Most people in their stampede to the beach or the pool overlook the Caribbean’s stunning national parks. But their historic sites and lush tropical trails offer rich rewards for intrepid visitors. We asked Will Shafroth, president and chief executive officer of the U.S. National Park Foundation, and Randy Lavasseur, group superintendent for Caribbean National Parks, to recommend their favorites.

“The snorkeling is incredible at Princess Bay in Virgin Islands National Park, St. John,” Shafroth says. “I’ve seen sea turtles, tropical fish in every size and shape, and even eels hunkered down in mangrove roots.” He also suggests a 10-minute hike along Leinster Bay Trail to the shallow, less-touristed reefs of Waterlemon Cay. Afterward, stop at the Tap Room for a refreshing coconut porter ale, brewed locally in shipping container-size batches.

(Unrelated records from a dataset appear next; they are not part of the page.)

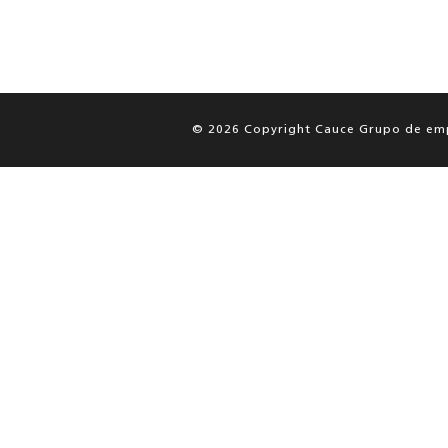
© 2026 Copyright Cauce Grupo de em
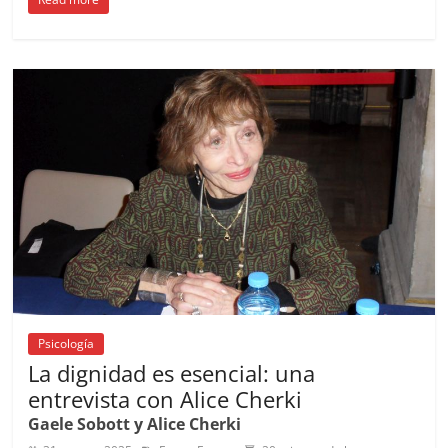
c
ai
at
C
re
ai
m
e
l
s
h
a
l
p
b
A
at
d
ar
o
p
s
tir
o
p
k
Psicología
La dignidad es esencial: una
entrevista con Alice Cherki
Gaele Sobott y Alice Cherki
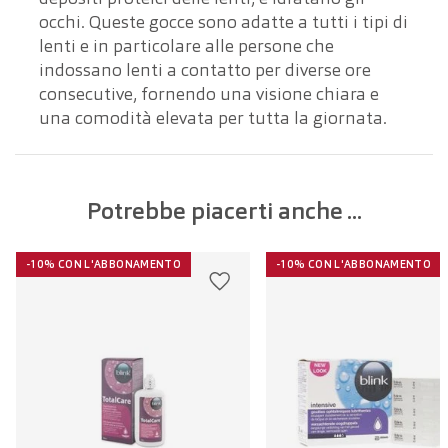
occhi. Queste gocce sono adatte a tutti i tipi di
lenti e in particolare alle persone che
indossano lenti a contatto per diverse ore
consecutive, fornendo una visione chiara e
una comodità elevata per tutta la giornata.
Potrebbe piacerti anche ...
-10% CON L'ABBONAMENTO
-10% CON L'ABBONAMENTO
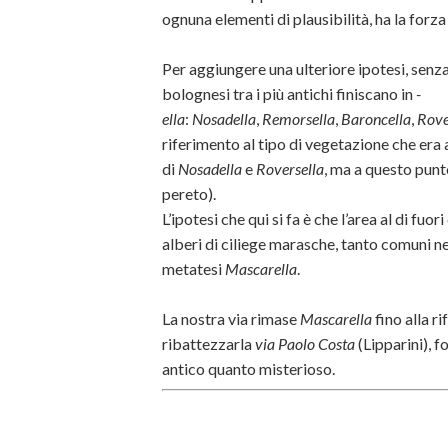
ognuna elementi di plausibilità, ha la forz
Per aggiungere una ulteriore ipotesi, senz
bolognesi tra i più antichi finiscano in
-
ella
:
Nosadella
,
Remorsella
,
Baroncella
,
Rove
riferimento al tipo di vegetazione che era
di
Nosadella
e
Roversella
, ma a questo pun
pereto).
L’ipotesi che qui si fa è che l’area al di fu
alberi di ciliege marasche, tanto comuni n
metatesi
Mascarella
.
La nostra via rimase
Mascarella
fino alla r
ribattezzarla
via Paolo Costa
(Lipparini), 
antico quanto misterioso.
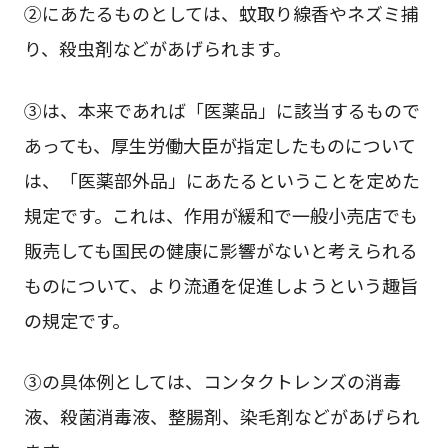
②にあたるものとしては、蚊取り線香やネズミ捕
り、殺虫剤などがあげられます。
③は、本来であれば「医薬品」に該当するもので
あっても、厚生労働大臣が指定したものについて
は、「医薬部外品」にあたるということを定めた
規定です。これは、作用が緩和で一般小売店でも
販売しても国民の健康に影響がないと考えられる
ものについて、より流通を促進しようという趣旨
の規定です。
③の具体例としては、コンタクトレンズの消毒
液、殺菌消毒液、整腸剤、染毛剤などがあげられ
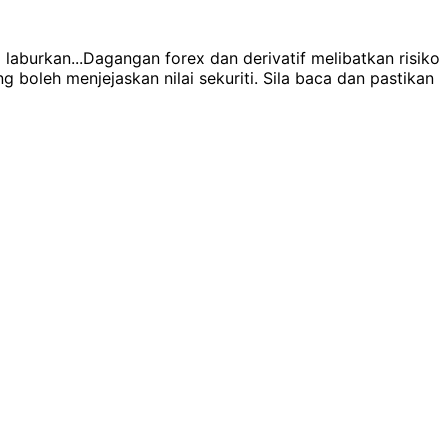
laburkan...
Dagangan forex dan derivatif melibatkan risiko
boleh menjejaskan nilai sekuriti. Sila baca dan pastikan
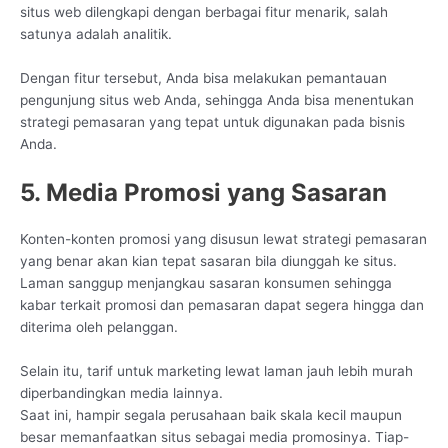
situs web dilengkapi dengan berbagai fitur menarik, salah
satunya adalah analitik.
Dengan fitur tersebut, Anda bisa melakukan pemantauan
pengunjung situs web Anda, sehingga Anda bisa menentukan
strategi pemasaran yang tepat untuk digunakan pada bisnis
Anda.
5. Media Promosi yang Sasaran
Konten-konten promosi yang disusun lewat strategi pemasaran
yang benar akan kian tepat sasaran bila diunggah ke situs.
Laman sanggup menjangkau sasaran konsumen sehingga
kabar terkait promosi dan pemasaran dapat segera hingga dan
diterima oleh pelanggan.
Selain itu, tarif untuk marketing lewat laman jauh lebih murah
diperbandingkan media lainnya.
Saat ini, hampir segala perusahaan baik skala kecil maupun
besar memanfaatkan situs sebagai media promosinya. Tiap-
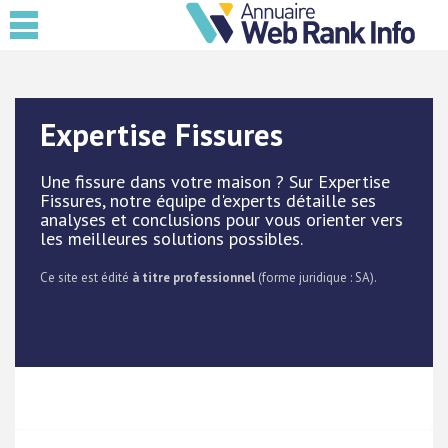
Expertise Fissures
Une fissure dans votre maison ? Sur Expertise
Fissures, notre équipe d'experts détaille ses
analyses et conclusions pour vous orienter vers
les meilleures solutions possibles.
Ce site est édité
à titre professionnel
(forme juridique : SA).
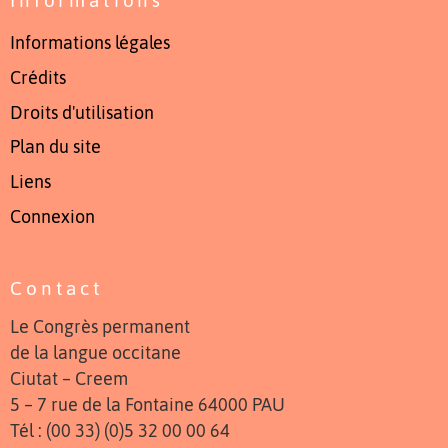
Informations légales
Crédits
Droits d'utilisation
Plan du site
Liens
Connexion
Contact
Le Congrès permanent
de la langue occitane
Ciutat – Creem
5 – 7 rue de la Fontaine 64000 PAU
Tél : (00 33) (0)5 32 00 00 64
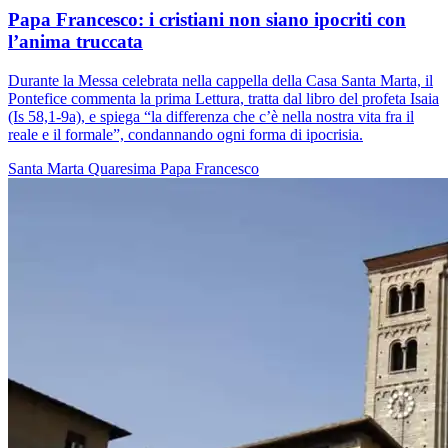
Papa Francesco: i cristiani non siano ipocriti con
l’anima truccata
Durante la Messa celebrata nella cappella della Casa Santa Marta, il
Pontefice commenta la prima Lettura, tratta dal libro del profeta Isaia
(Is 58,1-9a), e spiega “la differenza che c’è nella nostra vita fra il
reale e il formale”, condannando ogni forma di ipocrisia.
Santa Marta
Quaresima
Papa Francesco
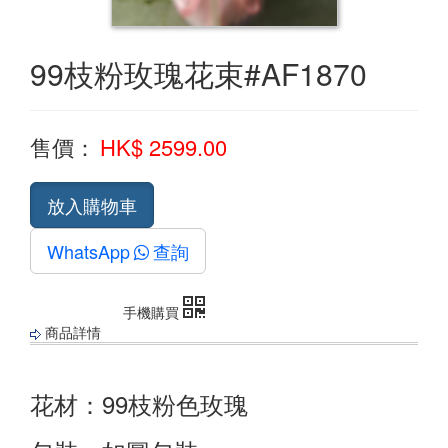
99枝粉玫瑰花束#AF1870
售價：
HK$ 2599.00
WhatsApp
查詢
手機購買
商品詳情
花材：99枝粉色玫瑰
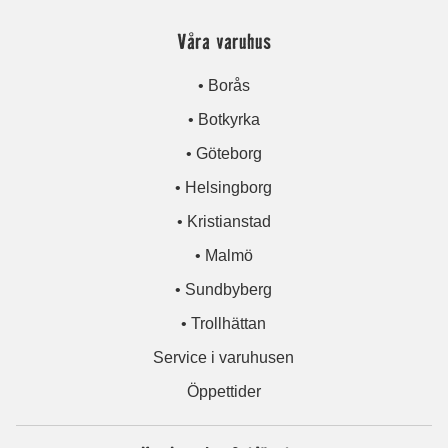
Våra varuhus
• Borås
• Botkyrka
• Göteborg
• Helsingborg
• Kristianstad
• Malmö
• Sundbyberg
• Trollhättan
Service i varuhusen
Öppettider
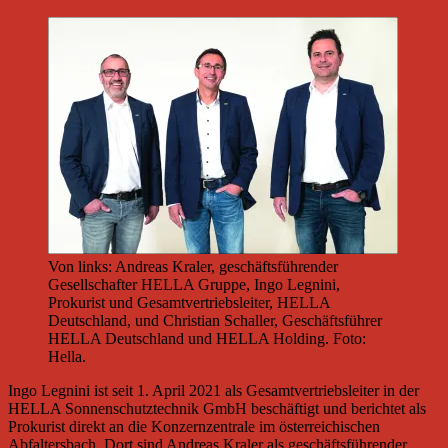
Von links: Andreas Kraler, geschäftsführender
Gesellschafter HELLA Gruppe, Ingo Legnini,
Prokurist und Gesamtvertriebsleiter, HELLA
Deutschland, und Christian Schaller, Geschäftsführer
HELLA Deutschland und HELLA Holding. Foto:
Hella.
Ingo Legnini ist seit 1. April 2021 als Gesamtvertriebsleiter in der
HELLA Sonnenschutztechnik GmbH beschäftigt und berichtet als
Prokurist direkt an die Konzernzentrale im österreichischen
Abfaltersbach. Dort sind Andreas Kraler als geschäftsführender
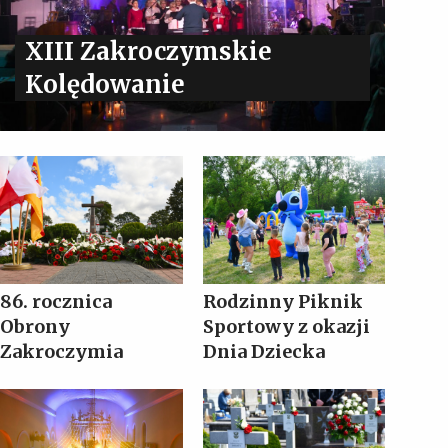
XIII Zakroczymskie
Kolędowanie
86. rocznica
Rodzinny Piknik
Obrony
Sportowy z okazji
Zakroczymia
Dnia Dziecka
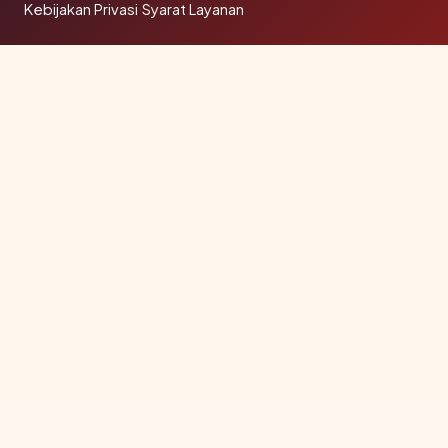
Kebijakan Privasi
·
Syarat Layanan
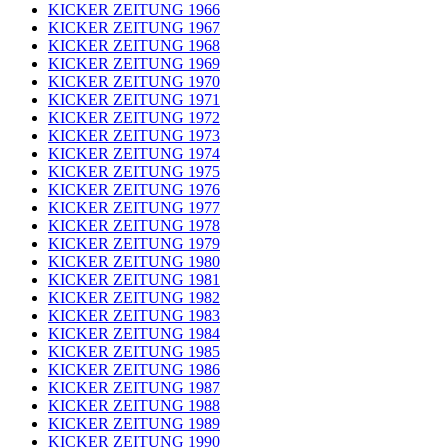
KICKER ZEITUNG 1966
KICKER ZEITUNG 1967
KICKER ZEITUNG 1968
KICKER ZEITUNG 1969
KICKER ZEITUNG 1970
KICKER ZEITUNG 1971
KICKER ZEITUNG 1972
KICKER ZEITUNG 1973
KICKER ZEITUNG 1974
KICKER ZEITUNG 1975
KICKER ZEITUNG 1976
KICKER ZEITUNG 1977
KICKER ZEITUNG 1978
KICKER ZEITUNG 1979
KICKER ZEITUNG 1980
KICKER ZEITUNG 1981
KICKER ZEITUNG 1982
KICKER ZEITUNG 1983
KICKER ZEITUNG 1984
KICKER ZEITUNG 1985
KICKER ZEITUNG 1986
KICKER ZEITUNG 1987
KICKER ZEITUNG 1988
KICKER ZEITUNG 1989
KICKER ZEITUNG 1990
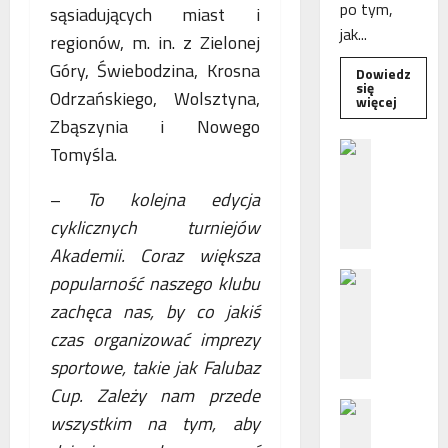
po tym,
sąsiadujących miast i
jak...
regionów, m. in. z Zielonej
Góry, Świebodzina, Krosna
Dowiedz
się
Odrzańskiego, Wolsztyna,
Dowied
więcej
się
Zbąszynia i Nowego
więcej
o
B
Tomyśla.
Interwe
e
Rzeczni
MŚP
z
–
To kolejna edycja
po
błędny
p
cyklicznych turniejów
nalicze
o
odsetek
Akademii. Coraz większa
WSA
ś
uchylił
N
popularność naszego klubu
r
decyzję
fiskusa
F
e
zachęca nas, by co jakiś
Z
d
czas organizować imprezy
z
n
sportowe, takie jak Falubaz
a
i
c
e
Cup. Zależy nam przede
P
h
p
wszystkim na tym, aby
o
ę
o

Large, beautiful stands of elkhorn coral can still be found in the Virgin Islands National Park waters.

At San Juan National Historic Site, Puerto Rico, the Castle of San Cristóbal’s chilling, 300-year-old brick dungeon walls bear prisoner-drawn graffiti of ships dating back centuries. “The ships vary based on the era in which they were drawn,” Lavasseur says. “And the dungeon still has gigantic bars.”

The beach at Buck Island.

When it comes to Buck Island Reef National Monument, St. Croix, he says, “I’ve never been to a more beautiful place in my life.” This 176-acre atoll is surrounded by a coral barrier reef shaped like a pair of branching elk horns. “Snorkeling the underwater trail, there are hundreds of tiny blue fish flying by, leatherback sea turtles that can weigh anywhere from 600 to 1,100 pounds, and coral, the flower of the ocean. It’s so epic.”